The idea is that instead of specifying the form of the function in advance (as other methods of regression may require), all you do is provide some data points and the program will figure out the equation from which all points can be derived. For example, given the (artificially very small) set of x-y coordinates (-1, 1), (0, 0), (1, 1) it may conjecture the solution f(x) = |x|. (For anyone who already noticed that f(x) = x^2 would also work, hold that thought.)
Here's how the program does it: It guesses random functions and eliminates those that are the worst fits. It then applies some genetic operators (such as random mutation and crossover at random points) to the remaining population of functions to introduce changes and lets them duplicate. This process continues until either a maximum amount of iterations have occurred, or until a function with perfect fitness is found. Koza found that using this process, perfect matches for quite complex data sets can be found rather quickly. (For anyone interested in the details, check out his book "Genetic Programming", chapter 7).

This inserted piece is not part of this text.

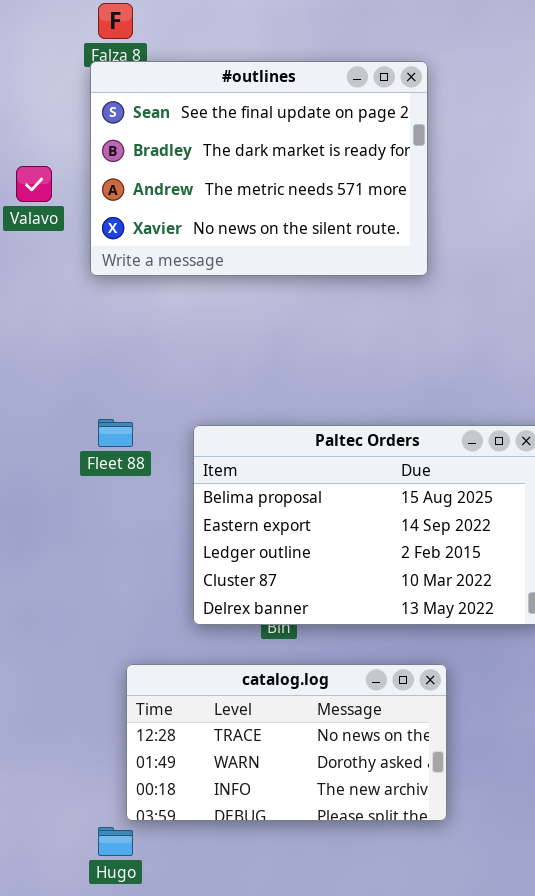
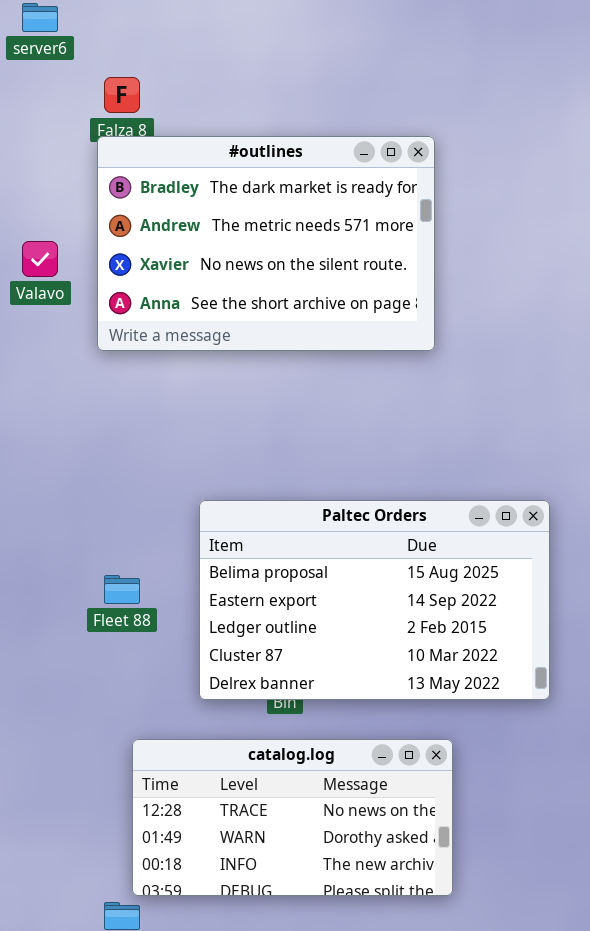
#outlines: [90,61,428,276] -> [97,136,435,351], scrolled down 1 row
Fleet 88: [98,419,133,447] -> [104,575,140,604], moved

Koza may even have done this for kicks using data from planetary motions to recreate Kepler's third law (it's not clear to me from his wording whether he actually did it; the point being I find it easy to agree that it could be done).
This process struck me as rather Popperian. I will explain what I mean with the help of Popper's "The Bucket and the Searchlight", which can be found as appendix I to his "Objective Knowledge" (to anyone familiar with Popper, this will surely all seem very familiar as well). Here Popper speaks of universal laws, specific initial conditions (which together make the explicans, ie the explanation), and explicanda (the things to be explained, usually problematic observations). He goes on to say that we conjecture the explicans, and that "the various methods of explanation all consist of a logical deduction; a deduction whose conclusion is the explicandum", ie we need to be able to derive the explicanda from the explanation. We criticize explanations by finding explicanda which cannot be derived from them even though we would have expected them to (these are problematic observations).

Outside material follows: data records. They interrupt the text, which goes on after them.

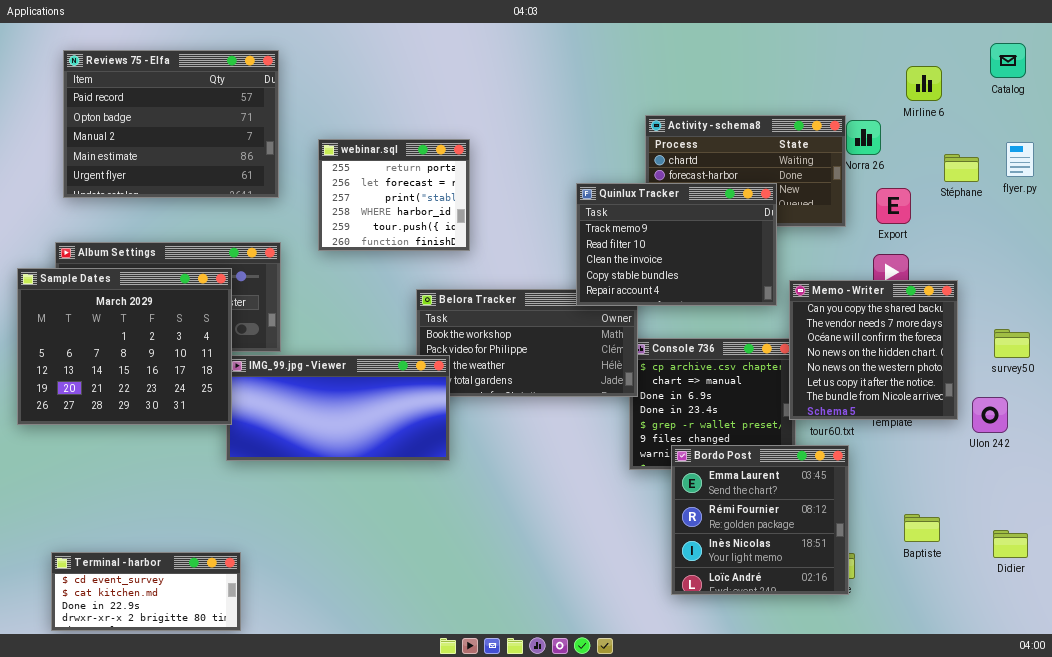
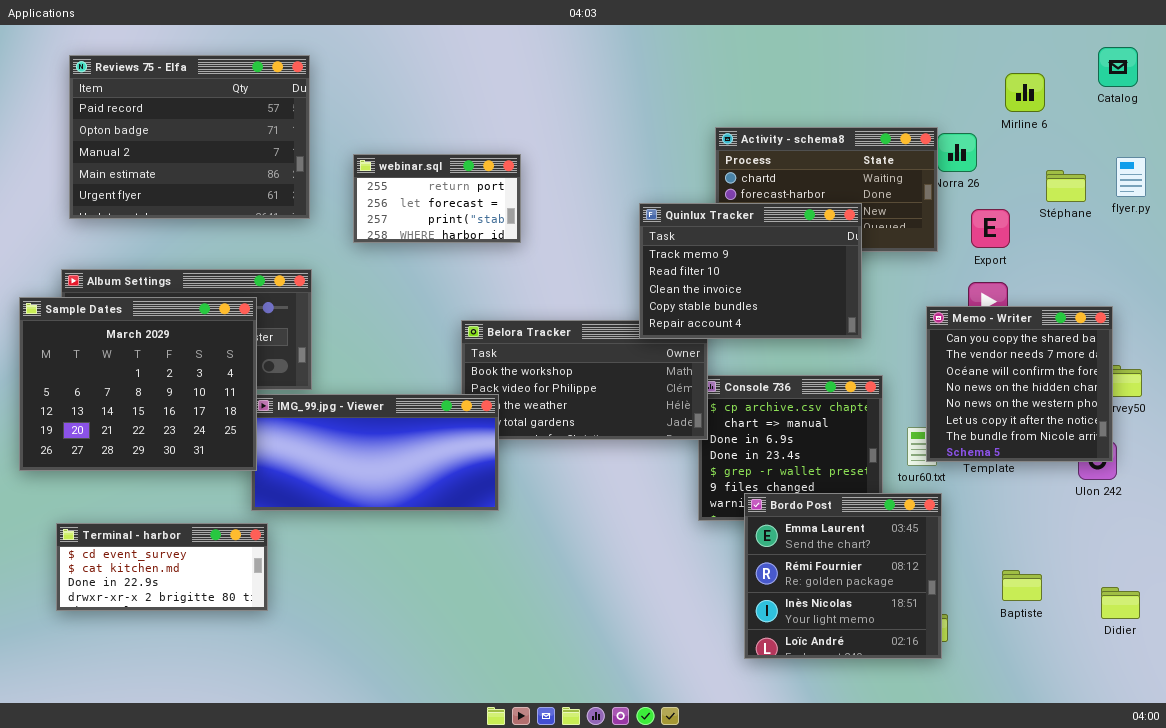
webinar.sql: [318,139,470,251] -> [353,154,521,243], resized
Memo - Writer: [789,280,958,420] -> [926,306,1113,462], moved
Terminal - harbor: [51,552,241,631] -> [56,523,268,611], moved

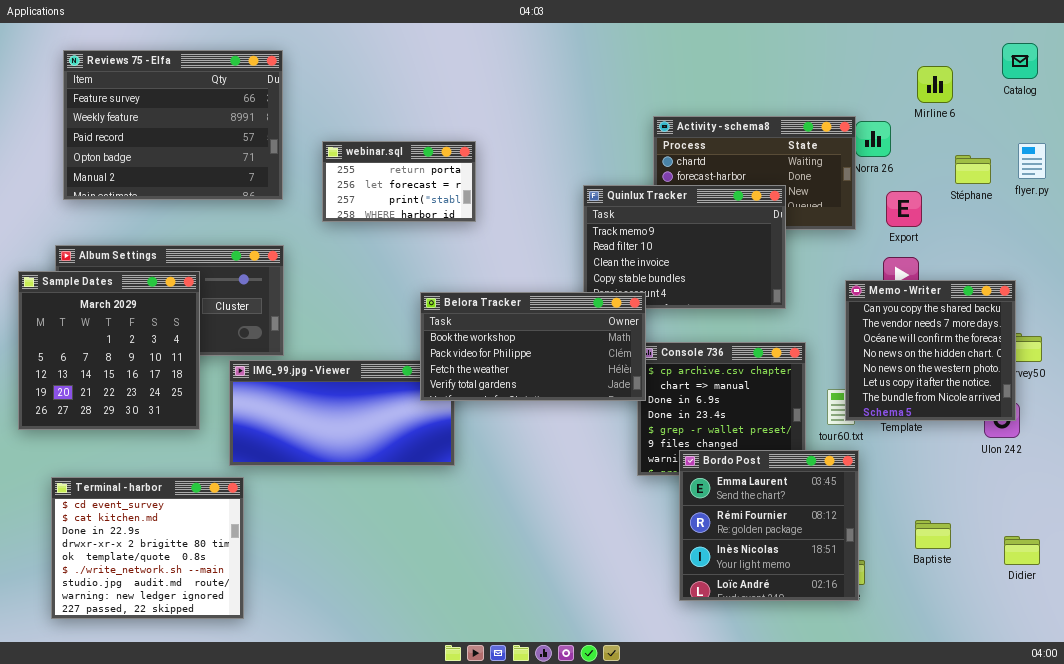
Reviews 75 - Elfa: [69,55,310,219] -> [63,50,283,200], scrolled up 2 rows
Sample Dates: [19,297,257,471] -> [18,271,200,430], resized
Belora Tracker: [461,320,708,440] -> [420,292,646,401], raised
Terminal - harbor: [56,523,268,611] -> [51,477,244,619], resized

Here is why symbolic regression seems Popperian to me: the points we are given are the explicanda, and the function the program conjectures is the "universal law" (universal in the sense that the function always returns the same value for a given parameter, which parameter is the specific initial condition). Criticism is applied based on how many of the explicanda can be derived from the explanation.

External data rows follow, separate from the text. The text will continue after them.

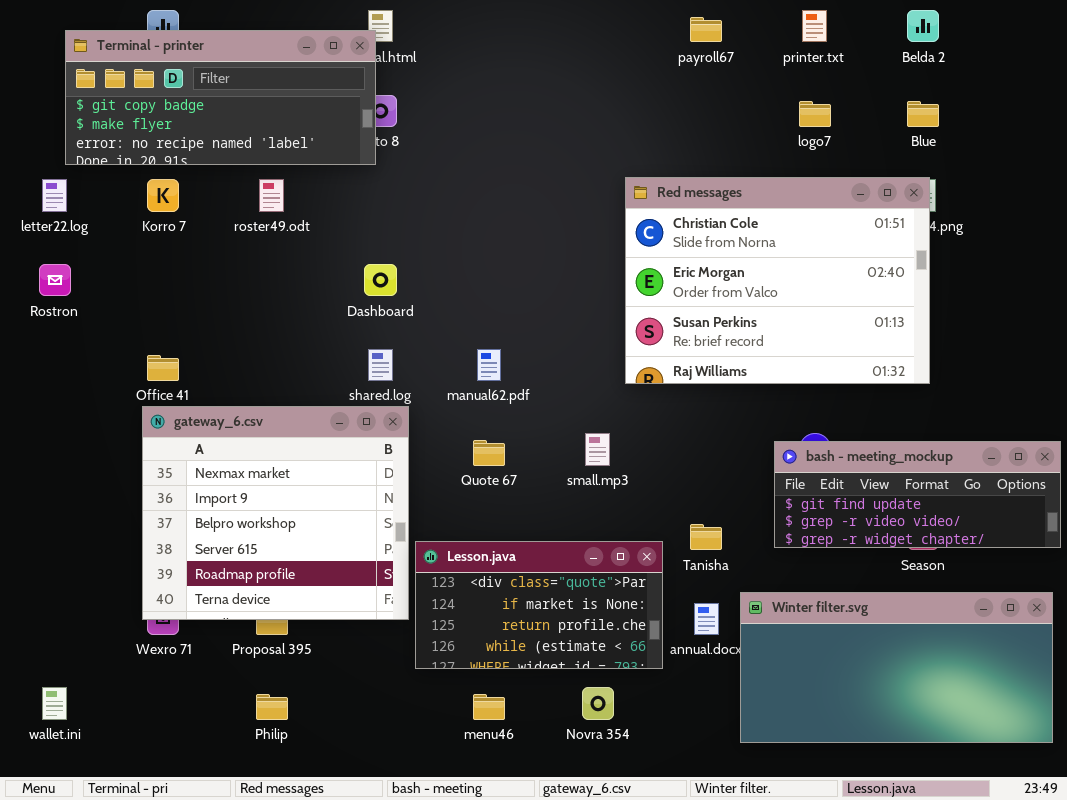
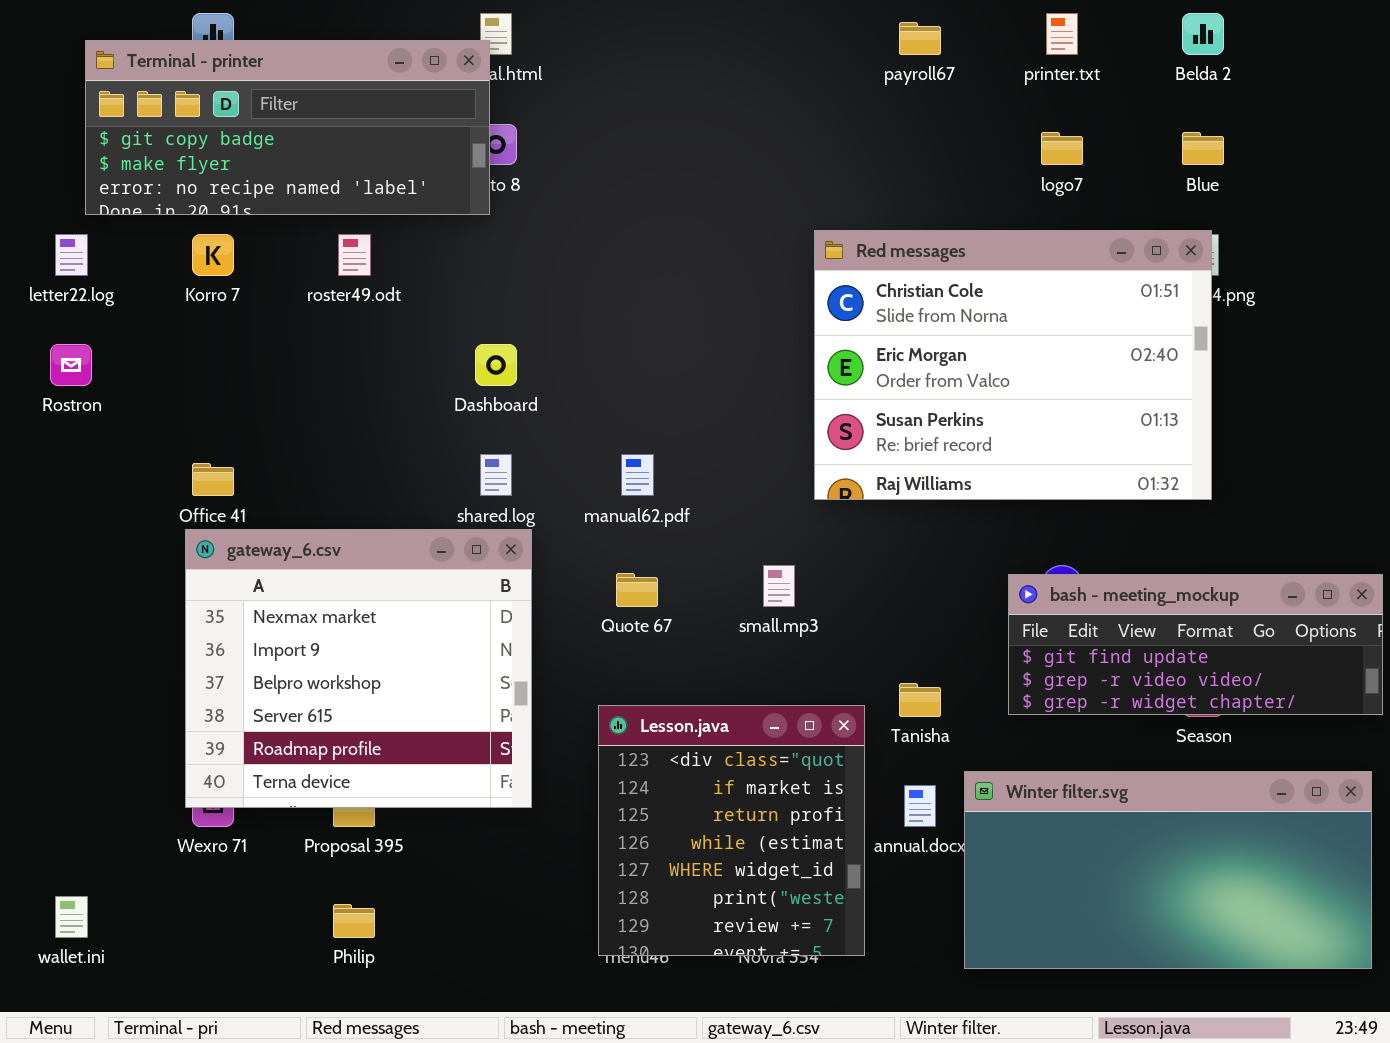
Lesson.java: [415,541,663,669] -> [598,705,865,956], resized

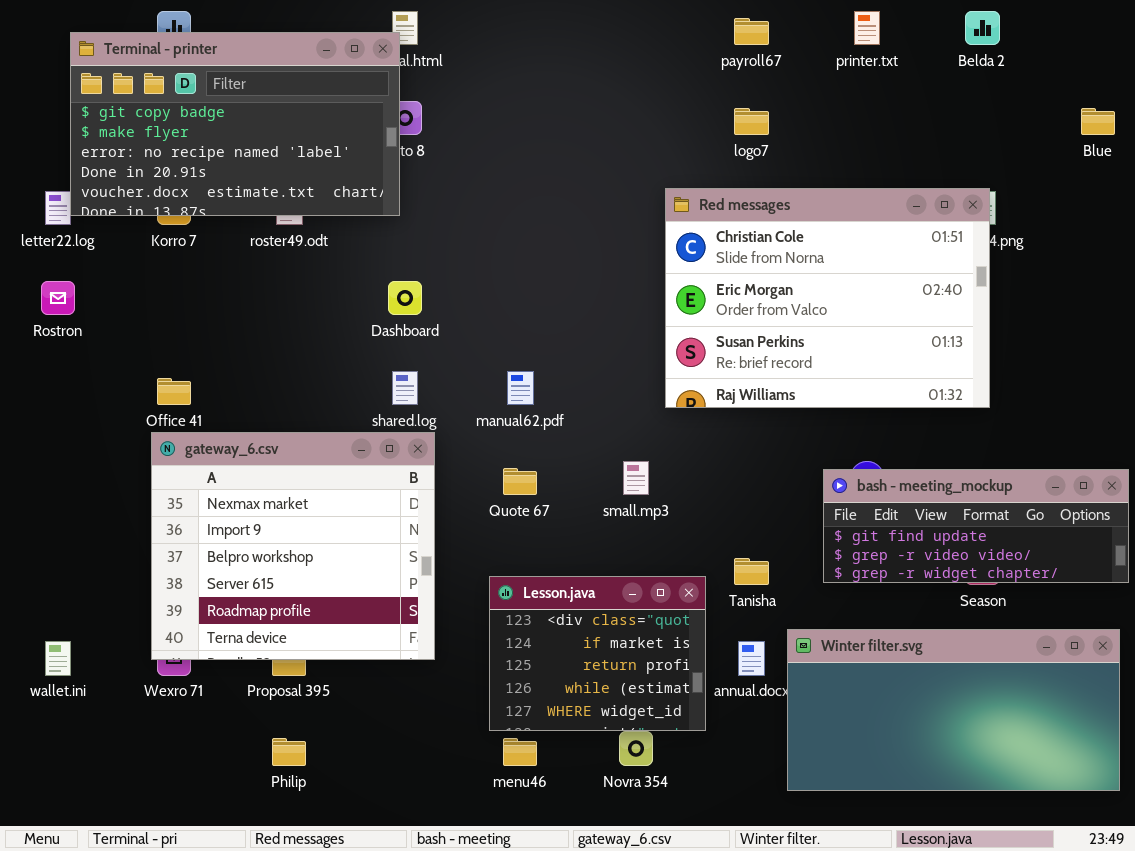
Terminal - printer: [85,40,490,215] -> [70,32,400,216], resized
logo7: [1041,132,1083,165] -> [734,108,769,135], moved
Blue: [1182,132,1224,165] -> [1081,108,1115,135], moved
Lesson.java: [598,705,865,956] -> [489,576,706,731], resized
wallet.ini: [55,896,88,938] -> [45,641,71,676], moved

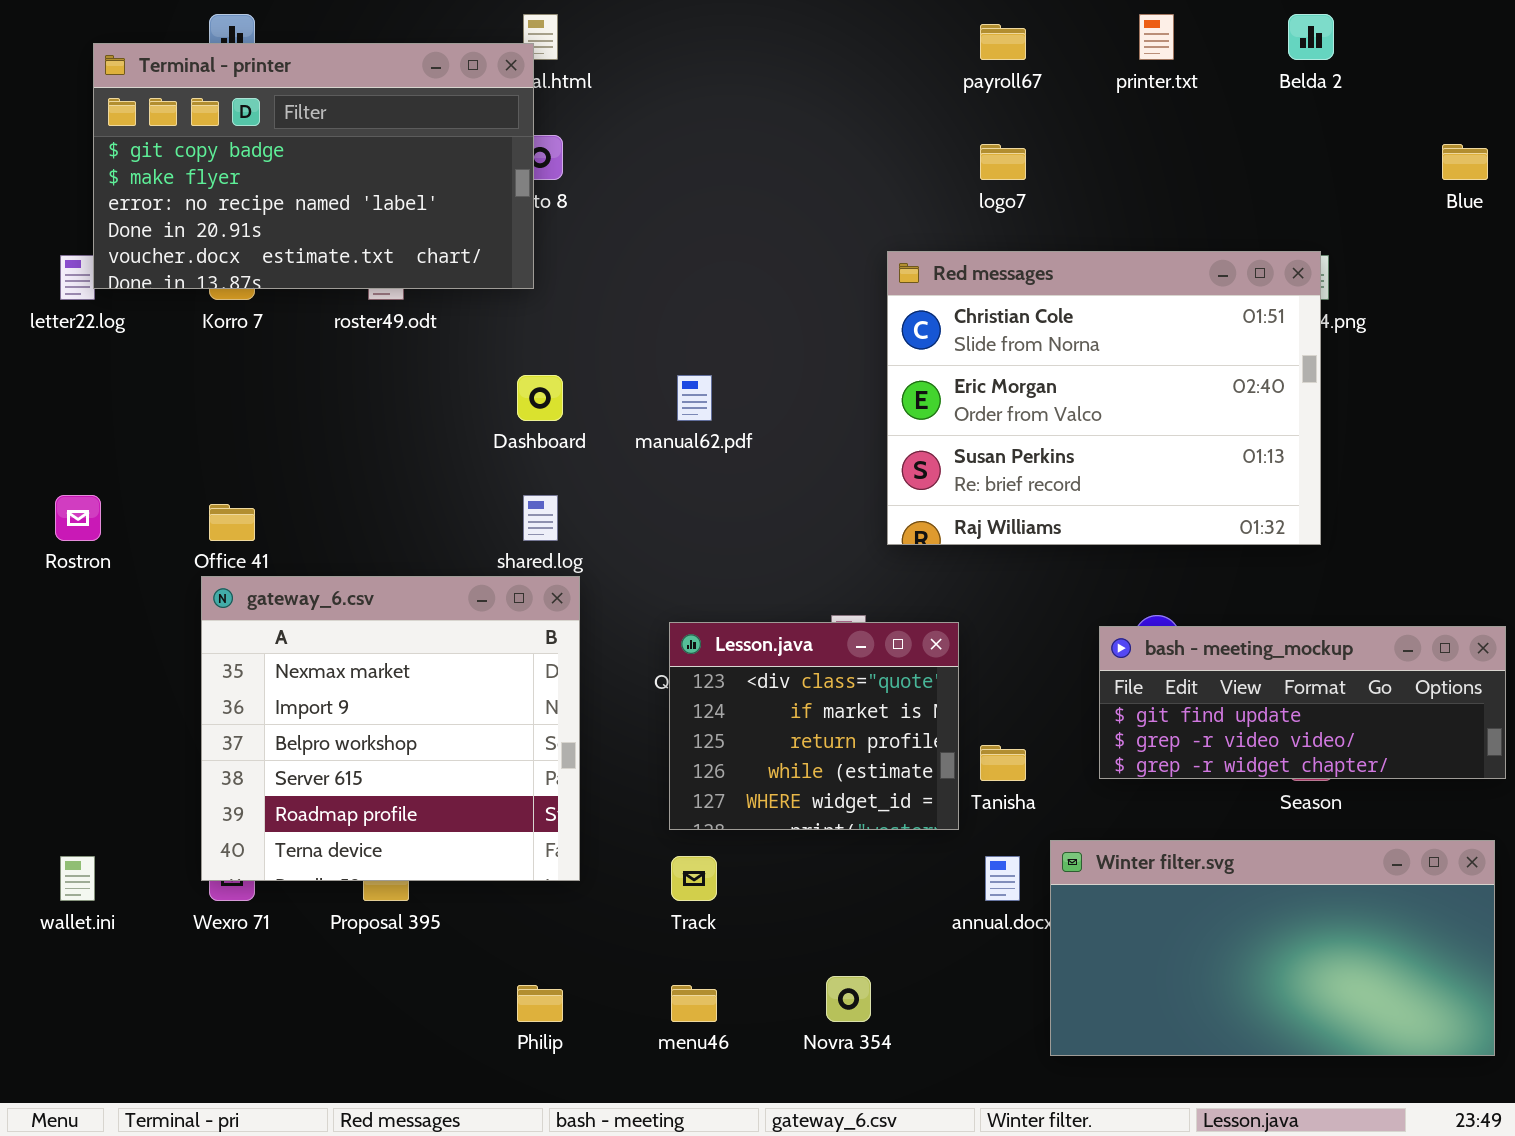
Rostron: [41,281,75,315] -> [55,495,101,541], moved
manual62.pdf: [507,371,534,405] -> [677,375,712,421], moved
Lesson.java: [489,576,706,731] -> [669,622,959,830], moved
Philip: [272,738,306,766] -> [517,985,563,1022], moved

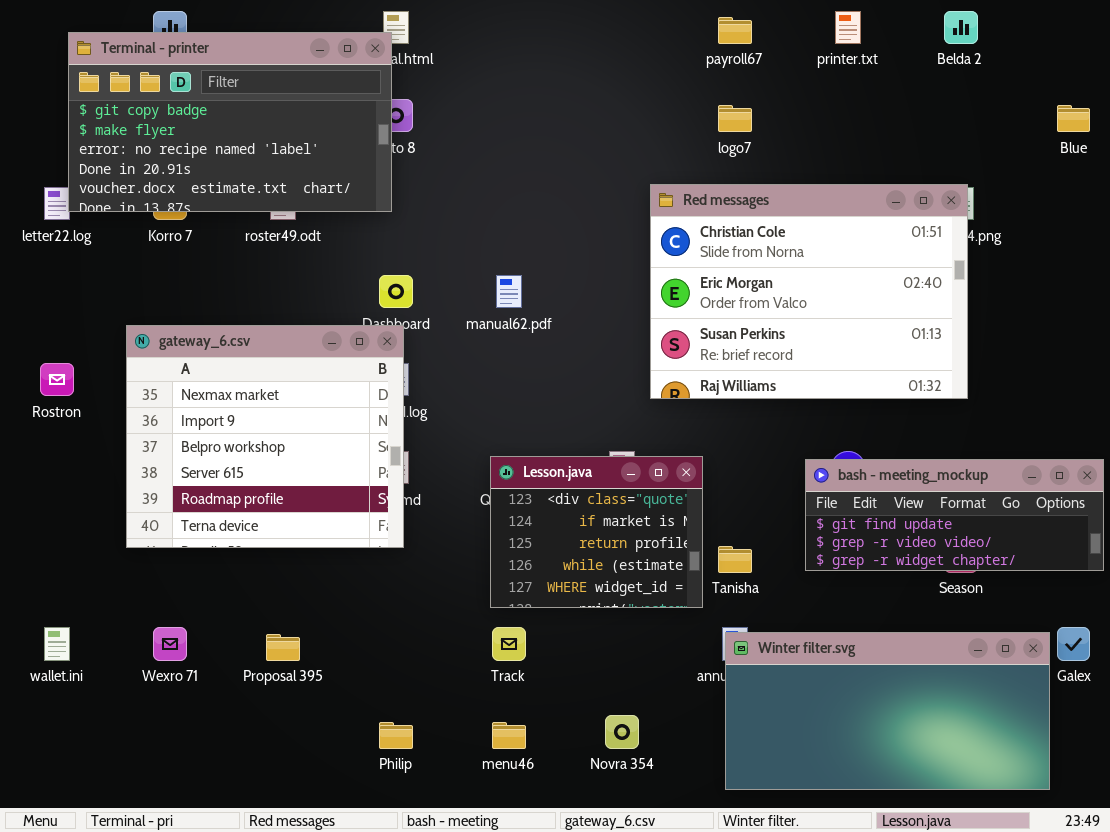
gateway_6.csv: [201,576,580,881] -> [126,325,404,548], moved
Winter filter.svg: [1050,840,1495,1056] -> [725,632,1050,790], moved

I've been told that symbolic regression seems rather inductivist, however. (I realize that inductivism itself does not exist, so what I mean by "inductivist" is that it seems reminiscent of how inductivism was thought to work.) Presumably, this is because we seem to start with data/observations, and then try to construct a theory/function from them, whereas in the Popperian method, theories and problems usually precede observation. Let me first say I completely agree with this view in general, and that I am in no way advocating inductivism. In this particular case, however, I think this is a red herring, because the problems that symbolic regression deals with are first (admittedly broadly), "What's the explanation from which every point can be derived?", and second "Why can't these other points be derived from our best explanation so far?". The latter case can happen when given an additional explicandum, such as (2, 4), which cannot be derived from f(x) = |x|, and we need to instead conjecture g(x) = x^2 as a better explanation (my guess here is that the way humans do it, and the way you and I just did as we read this paragraph, is through some kind of symbolic regression as well). So we had to solve the problem of integrating the problematic new observation into a new, better explanation (better in the sense that g explains everything f does - it "saves the appearances" - plus it explains the problematic observation). I think this also means that Popper's concept of verisimilitude is basically used as the fitness function in the genetic program.
All this is to say that symbolic regression still seems Popperian and problem driven to me, even if at first sight it appears inductivist in the sense that it is "data driven". Hypotheses/explanations have their counterpart in functions, initial conditions have their counterpart in x-coordinates, and explicanda have their counterpart in x-y coordinates, and we are interested in deriving the explicanda from our function/theory, just like in science.
I would like to know if and where I am wrong, because if symbolic regression really does mimic Popperian epistemology (albeit only for mathematical formulae), maybe it has something to teach us about how humans think, and how this could be turned into a broader algorithm that works for more than just numbers.